▶ TEXT EXCERPT:
———

All Products
Search
Document Center

Alibaba Cloud Model Studio:Batch inference

Last Updated:Apr 22, 2025

For business scenarios that do not require real-time responses, batch inference can process large-scale data offline at 50% the cost of real-time inference.

Supported models

Text generation models: qwen-max, qwen-plus, qwen-turbo

How to use

1. Create batch inference task

On the Batch Inference page, click Create Batch Task in the upper right corner.

image

Configure the batch inference task and click OK to submit.

Batch task

Description

image

Upload Data File

Upload a data file containing request information.

  • Only one file can be uploaded at a time.

  • Make sure the file meets the format requirements. You can click Download Sample File for reference.

  • Ensure that the content and format of each line in the file are correct. Otherwise, file parsing errors will affect task execution. Lines in the same file must request the same model. Otherwise, file parsing errors will occur.

  • You can also use format conversion tools or scripts to convert your request file into a JSONL file that meets the requirements. See Convert CSV to JSONL.

2. View and manage batch inference tasks

On the task list page, you can view information about the batch tasks.

———

▶ REQUIRED ACTIONS:
1. Summarize the batch inference page in two sentences.
2. Reproduce verbatim the part of the batch inference page that opens with the words containing "Upload Data File" and closes with "errors will occur.".
3. Resume the batch inference page after its last sentence.

▶ Human pose keypoint records:
———

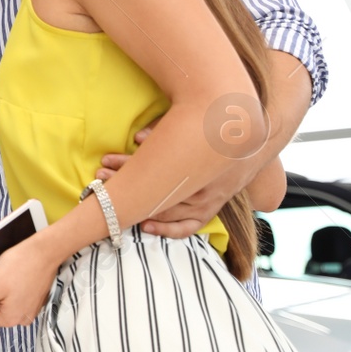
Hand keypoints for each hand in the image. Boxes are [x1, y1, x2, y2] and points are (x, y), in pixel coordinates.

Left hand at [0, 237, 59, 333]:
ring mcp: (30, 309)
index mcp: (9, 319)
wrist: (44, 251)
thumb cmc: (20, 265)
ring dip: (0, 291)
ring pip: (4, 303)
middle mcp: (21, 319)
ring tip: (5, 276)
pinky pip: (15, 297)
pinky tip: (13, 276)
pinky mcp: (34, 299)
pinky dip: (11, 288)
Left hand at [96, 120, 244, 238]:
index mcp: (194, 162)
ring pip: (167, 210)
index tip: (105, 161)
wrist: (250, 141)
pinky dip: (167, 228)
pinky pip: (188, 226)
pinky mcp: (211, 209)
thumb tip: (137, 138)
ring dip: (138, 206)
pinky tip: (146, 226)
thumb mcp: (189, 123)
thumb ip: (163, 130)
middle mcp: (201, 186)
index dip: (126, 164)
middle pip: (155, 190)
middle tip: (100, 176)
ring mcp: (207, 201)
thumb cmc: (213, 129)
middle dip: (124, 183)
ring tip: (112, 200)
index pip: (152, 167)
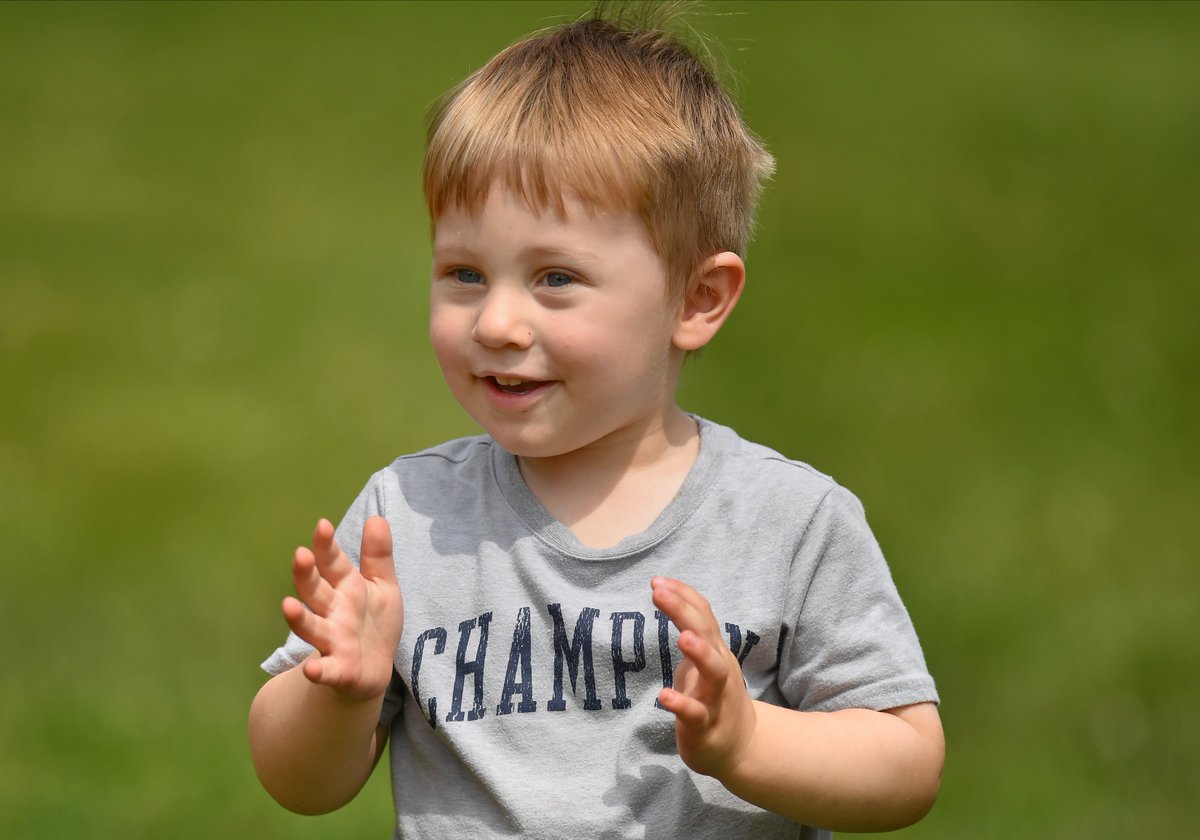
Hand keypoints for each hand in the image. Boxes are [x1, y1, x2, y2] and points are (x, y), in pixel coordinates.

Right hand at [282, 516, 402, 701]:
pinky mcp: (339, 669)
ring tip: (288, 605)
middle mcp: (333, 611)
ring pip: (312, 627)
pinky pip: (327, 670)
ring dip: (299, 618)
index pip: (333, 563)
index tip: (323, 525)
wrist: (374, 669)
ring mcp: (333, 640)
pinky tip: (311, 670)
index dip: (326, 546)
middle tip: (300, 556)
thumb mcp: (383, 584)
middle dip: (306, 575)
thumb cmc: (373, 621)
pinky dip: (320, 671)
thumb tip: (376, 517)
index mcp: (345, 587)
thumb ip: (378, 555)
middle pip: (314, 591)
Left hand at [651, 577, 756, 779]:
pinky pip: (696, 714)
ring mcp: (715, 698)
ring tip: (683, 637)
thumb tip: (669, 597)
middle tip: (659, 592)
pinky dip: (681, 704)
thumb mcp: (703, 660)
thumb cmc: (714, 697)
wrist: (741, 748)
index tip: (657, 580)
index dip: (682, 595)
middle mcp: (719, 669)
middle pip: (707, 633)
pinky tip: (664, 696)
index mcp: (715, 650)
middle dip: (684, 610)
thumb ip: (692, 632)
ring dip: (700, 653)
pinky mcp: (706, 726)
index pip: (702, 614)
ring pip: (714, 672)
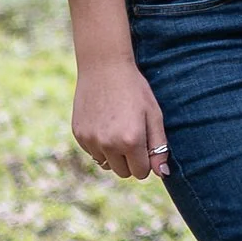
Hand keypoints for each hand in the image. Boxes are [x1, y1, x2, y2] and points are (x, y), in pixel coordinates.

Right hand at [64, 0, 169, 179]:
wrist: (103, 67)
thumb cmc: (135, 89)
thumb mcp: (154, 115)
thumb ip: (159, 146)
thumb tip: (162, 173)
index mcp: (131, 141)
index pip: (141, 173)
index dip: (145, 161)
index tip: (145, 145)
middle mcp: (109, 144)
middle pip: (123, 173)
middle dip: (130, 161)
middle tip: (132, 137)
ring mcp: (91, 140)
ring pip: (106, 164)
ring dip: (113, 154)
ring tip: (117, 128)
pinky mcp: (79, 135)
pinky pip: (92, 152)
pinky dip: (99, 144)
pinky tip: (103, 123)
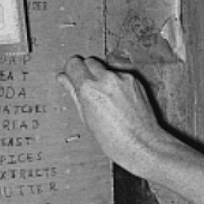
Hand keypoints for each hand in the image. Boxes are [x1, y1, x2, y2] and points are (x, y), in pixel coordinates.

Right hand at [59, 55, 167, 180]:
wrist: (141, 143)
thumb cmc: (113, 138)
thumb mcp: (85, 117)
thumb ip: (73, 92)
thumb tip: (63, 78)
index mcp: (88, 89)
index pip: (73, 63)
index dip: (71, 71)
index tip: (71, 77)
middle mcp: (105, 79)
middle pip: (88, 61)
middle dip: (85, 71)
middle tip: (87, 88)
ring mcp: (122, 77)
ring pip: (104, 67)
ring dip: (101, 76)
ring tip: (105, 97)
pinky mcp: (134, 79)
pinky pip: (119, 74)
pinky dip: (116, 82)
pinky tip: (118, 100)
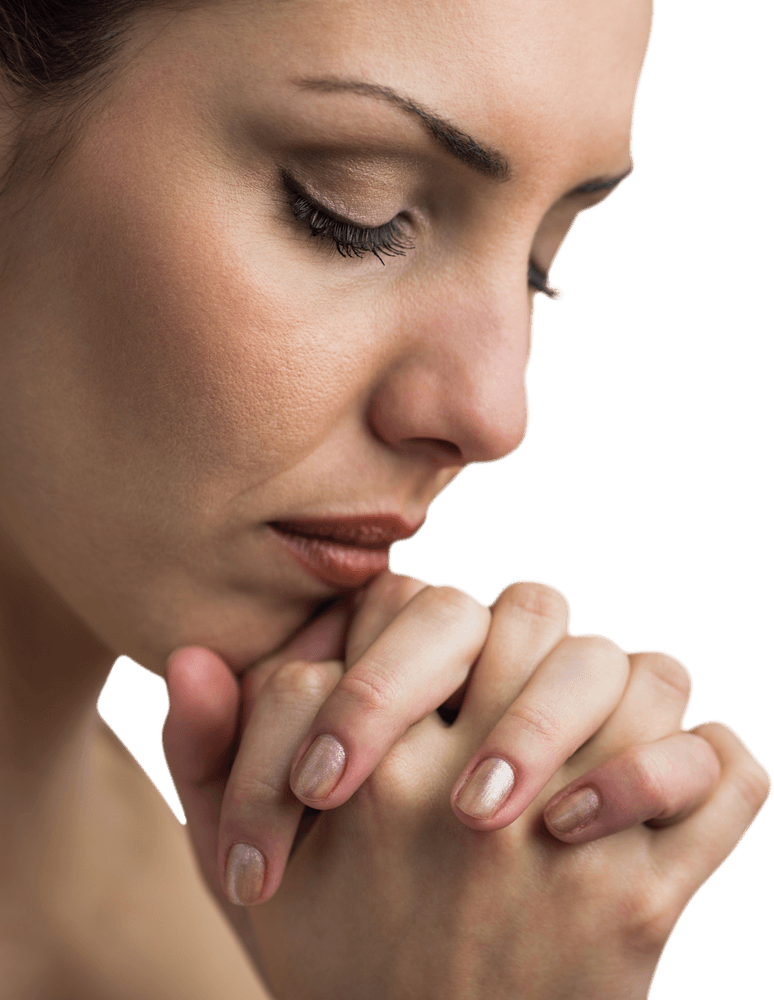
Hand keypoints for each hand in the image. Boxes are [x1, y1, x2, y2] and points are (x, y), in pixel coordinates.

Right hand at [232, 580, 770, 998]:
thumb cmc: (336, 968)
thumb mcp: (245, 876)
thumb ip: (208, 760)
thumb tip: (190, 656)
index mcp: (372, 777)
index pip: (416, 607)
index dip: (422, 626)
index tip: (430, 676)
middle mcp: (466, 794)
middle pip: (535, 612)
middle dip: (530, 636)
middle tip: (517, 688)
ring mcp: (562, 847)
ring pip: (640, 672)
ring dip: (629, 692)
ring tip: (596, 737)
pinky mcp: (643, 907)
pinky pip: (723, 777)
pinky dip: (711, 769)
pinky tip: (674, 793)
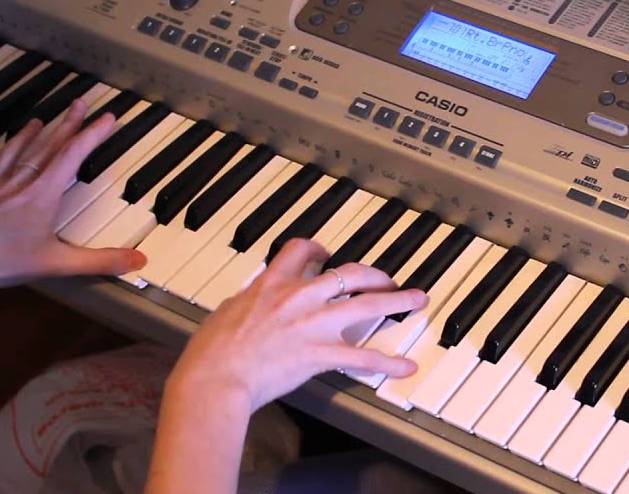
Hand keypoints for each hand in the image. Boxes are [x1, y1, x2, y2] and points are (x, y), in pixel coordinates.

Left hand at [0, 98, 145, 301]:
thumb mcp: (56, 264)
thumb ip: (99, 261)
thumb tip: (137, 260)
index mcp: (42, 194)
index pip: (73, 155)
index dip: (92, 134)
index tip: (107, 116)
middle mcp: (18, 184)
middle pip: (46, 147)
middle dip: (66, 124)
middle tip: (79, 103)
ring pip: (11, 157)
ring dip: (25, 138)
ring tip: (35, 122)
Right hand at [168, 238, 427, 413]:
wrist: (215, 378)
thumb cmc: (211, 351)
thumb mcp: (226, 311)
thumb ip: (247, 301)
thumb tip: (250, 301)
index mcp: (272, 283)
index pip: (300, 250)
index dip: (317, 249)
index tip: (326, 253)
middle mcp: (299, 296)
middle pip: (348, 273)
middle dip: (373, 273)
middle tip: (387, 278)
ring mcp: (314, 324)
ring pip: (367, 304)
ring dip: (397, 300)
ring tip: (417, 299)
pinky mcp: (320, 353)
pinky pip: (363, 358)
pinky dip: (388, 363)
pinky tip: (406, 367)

———

▶ ANSWERS TO THIS EXERCISE:
1. Batch inference in Model Studio processes large-scale data offline at 50% of the cost of real-time inference for scenarios that do not need real-time responses, and it supports the qwen-max, qwen-plus, and qwen-turbo text generation models. A task is created from the Batch Inference page by uploading one correctly formatted data file whose lines all request the same model, and tasks can then be viewed on the task list page.

2.
Upload Data File

Upload a data file containing request information.

  • Only one file can be uploaded at a time.

  • Make sure the file meets the format requirements. You can click Download Sample File for reference.

  • Ensure that the content and format of each line in the file are correct. Otherwise, file parsing errors will affect task execution. Lines in the same file must request the same model. Otherwise, file parsing errors will occur.

3.
  • The Task Progress column displays "Number of processed requests/Total number of requests".

  • Task Status:

    • For tasks with status Executing and Validating, you can click Cancel Task. For Completed tasks, you can click View Results.

      image

    • For Failed tasks, hover over the status to check the error message.

      image

Query by workspace

Batch inference tasks created in each workspace are automatically assigned to the workspace of the creator. You can filter the tasks by workspaces. You can also enter Task Name or Task ID in the Search Box, and click image to start query.

Workspace permission descriptions:

  • All: View tasks from all workspaces.

  • Default Workspace: View tasks only from the default workspace.

  • Name of sub-workspace: View tasks only from the selected workspace.

image

3. Download result file

After a batch inference task is completed, you can click View Results to check and download the result file.

For Completed or Stopped tasks, the results are saved in the result file, and error messages are saved in the error file.

Failed status indicates that file parsing failed. No result file or error file will be returned. Hover over the status to view the error messages and check your uploaded file accordingly.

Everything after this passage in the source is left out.